When I read about the latest cyber breach affecting several domestic federal agencies, I was once again perturbed by the actions—and lack thereof—that the Homeland Security Department’s Cybersecurity and Infrastructure Security Agency took in response. They were acting with the best of intentions, but I believe there’s more they can do under such circumstances.  

CISA officials believe that they are limited to warning civilian agencies about a cyberattack, telling them to make responding to it a priority, and offering technical expertise if asked. What they don’t do is what U.S. Cyber Command would do if this were a breach of a national security system: Deploy one or more of its crack cyber mission teams, staffed by military, civilian and contractor cyber experts, to attack the problem (and hopefully the attacker), under CYBERCOM Commander Gen. Paul Nakasone’s “Defend Forward” doctrine.
#####
[Work required]
In the passage on the federal cyber breach, rewrite the paragraph beginning "CISA officials believe" as a short list that keeps its main facts.

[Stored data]
#####
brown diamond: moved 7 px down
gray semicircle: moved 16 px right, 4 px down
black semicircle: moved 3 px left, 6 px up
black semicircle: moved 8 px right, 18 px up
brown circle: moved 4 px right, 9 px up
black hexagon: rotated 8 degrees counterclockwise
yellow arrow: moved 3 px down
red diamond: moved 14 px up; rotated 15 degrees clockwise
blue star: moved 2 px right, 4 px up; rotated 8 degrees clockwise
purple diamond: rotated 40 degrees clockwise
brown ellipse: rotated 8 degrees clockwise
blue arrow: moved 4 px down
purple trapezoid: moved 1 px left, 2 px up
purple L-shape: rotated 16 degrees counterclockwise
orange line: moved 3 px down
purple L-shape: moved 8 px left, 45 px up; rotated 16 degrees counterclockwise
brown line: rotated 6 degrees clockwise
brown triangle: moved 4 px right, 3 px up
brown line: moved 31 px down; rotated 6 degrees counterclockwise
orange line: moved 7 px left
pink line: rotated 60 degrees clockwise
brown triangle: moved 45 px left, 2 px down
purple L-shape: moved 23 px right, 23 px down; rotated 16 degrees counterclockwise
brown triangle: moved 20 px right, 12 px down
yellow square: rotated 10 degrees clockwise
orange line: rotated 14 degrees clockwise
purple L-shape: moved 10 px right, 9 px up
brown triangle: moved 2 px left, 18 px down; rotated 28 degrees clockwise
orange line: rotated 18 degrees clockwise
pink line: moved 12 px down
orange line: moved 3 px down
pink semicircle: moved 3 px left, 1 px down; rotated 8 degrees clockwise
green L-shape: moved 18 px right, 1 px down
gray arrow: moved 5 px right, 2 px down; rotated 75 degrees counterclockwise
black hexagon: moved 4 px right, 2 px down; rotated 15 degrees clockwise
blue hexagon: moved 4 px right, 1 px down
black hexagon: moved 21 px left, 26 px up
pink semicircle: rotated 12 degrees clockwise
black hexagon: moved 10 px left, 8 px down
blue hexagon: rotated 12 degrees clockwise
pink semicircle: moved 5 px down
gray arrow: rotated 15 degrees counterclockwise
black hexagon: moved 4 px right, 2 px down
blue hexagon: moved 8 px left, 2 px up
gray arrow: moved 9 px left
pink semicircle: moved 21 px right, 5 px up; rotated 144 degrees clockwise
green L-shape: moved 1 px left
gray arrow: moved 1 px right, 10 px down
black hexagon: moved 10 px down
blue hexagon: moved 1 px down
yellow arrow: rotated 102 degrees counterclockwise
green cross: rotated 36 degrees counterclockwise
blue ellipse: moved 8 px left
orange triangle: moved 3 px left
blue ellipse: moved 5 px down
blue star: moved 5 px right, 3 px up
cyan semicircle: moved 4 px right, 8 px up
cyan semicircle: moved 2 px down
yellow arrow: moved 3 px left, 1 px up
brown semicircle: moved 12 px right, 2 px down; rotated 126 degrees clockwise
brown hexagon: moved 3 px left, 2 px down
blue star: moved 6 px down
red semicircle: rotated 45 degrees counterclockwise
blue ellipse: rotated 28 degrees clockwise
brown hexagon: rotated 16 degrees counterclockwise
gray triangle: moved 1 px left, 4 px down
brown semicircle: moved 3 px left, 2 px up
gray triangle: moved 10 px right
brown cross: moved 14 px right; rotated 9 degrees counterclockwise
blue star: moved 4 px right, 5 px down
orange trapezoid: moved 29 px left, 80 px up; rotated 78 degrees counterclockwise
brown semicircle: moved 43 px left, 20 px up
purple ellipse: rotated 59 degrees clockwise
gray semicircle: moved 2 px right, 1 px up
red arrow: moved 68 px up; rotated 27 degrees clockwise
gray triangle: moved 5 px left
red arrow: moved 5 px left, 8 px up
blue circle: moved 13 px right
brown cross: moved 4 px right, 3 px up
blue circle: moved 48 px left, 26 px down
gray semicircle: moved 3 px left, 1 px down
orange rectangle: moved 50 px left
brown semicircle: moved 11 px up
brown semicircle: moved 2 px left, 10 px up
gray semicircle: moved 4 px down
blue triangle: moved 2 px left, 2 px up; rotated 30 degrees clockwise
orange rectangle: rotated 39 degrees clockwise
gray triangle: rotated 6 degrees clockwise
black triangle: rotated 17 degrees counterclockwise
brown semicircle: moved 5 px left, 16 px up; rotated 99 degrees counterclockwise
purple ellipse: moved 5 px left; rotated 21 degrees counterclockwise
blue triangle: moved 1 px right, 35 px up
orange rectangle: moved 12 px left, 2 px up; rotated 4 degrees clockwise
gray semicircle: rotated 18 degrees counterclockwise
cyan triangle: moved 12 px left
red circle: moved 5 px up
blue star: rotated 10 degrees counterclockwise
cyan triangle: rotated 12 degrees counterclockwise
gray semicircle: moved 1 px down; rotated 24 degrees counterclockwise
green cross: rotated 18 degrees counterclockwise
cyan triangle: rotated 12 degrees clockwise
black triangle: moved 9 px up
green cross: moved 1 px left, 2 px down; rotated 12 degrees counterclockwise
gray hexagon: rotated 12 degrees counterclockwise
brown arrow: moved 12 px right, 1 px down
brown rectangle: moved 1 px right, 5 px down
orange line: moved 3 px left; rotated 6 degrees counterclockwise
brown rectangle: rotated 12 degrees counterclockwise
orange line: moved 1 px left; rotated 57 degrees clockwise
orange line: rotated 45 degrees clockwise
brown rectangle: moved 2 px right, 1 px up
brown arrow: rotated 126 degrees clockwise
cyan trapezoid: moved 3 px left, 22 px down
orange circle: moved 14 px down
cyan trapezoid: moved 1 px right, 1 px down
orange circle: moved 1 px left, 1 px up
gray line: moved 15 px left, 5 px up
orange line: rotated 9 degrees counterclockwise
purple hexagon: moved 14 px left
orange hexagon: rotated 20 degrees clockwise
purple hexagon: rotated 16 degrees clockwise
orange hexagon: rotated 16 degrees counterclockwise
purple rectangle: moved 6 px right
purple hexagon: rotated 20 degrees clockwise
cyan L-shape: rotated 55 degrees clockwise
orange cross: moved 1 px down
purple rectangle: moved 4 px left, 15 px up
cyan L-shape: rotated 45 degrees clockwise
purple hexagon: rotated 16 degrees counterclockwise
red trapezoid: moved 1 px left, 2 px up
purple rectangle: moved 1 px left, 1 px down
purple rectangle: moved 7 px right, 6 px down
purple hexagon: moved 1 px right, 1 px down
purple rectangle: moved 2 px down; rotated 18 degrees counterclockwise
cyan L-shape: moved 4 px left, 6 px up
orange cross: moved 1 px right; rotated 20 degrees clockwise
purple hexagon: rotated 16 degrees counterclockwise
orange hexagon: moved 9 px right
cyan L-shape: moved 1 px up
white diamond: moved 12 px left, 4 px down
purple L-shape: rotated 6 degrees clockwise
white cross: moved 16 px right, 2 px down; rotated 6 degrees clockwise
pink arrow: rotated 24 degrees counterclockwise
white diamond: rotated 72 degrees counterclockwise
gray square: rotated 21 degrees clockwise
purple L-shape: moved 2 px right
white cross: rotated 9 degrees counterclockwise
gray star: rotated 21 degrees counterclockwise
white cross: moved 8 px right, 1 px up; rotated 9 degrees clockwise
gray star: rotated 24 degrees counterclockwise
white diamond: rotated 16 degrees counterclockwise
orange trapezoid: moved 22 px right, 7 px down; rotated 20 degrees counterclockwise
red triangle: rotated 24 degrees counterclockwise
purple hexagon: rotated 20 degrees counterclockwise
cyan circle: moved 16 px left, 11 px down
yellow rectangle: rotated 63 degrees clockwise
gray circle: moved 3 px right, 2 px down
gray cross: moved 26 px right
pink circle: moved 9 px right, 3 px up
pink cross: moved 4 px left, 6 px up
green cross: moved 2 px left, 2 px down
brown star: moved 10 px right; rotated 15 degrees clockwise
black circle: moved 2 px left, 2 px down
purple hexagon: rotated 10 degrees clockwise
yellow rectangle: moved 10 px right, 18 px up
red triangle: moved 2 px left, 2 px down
#####
[Worked solution]
- CISA officials see their role as limited to warning civilian agencies about a cyberattack, telling them to prioritize a response, and offering technical expertise if asked.
- They do not do what U.S. Cyber Command would do if a national security system were breached.
- Under Gen. Paul Nakasone's "Defend Forward" doctrine, Cyber Command would deploy one or more cyber mission teams of military, civilian and contractor experts to attack the problem and, ideally, the attacker.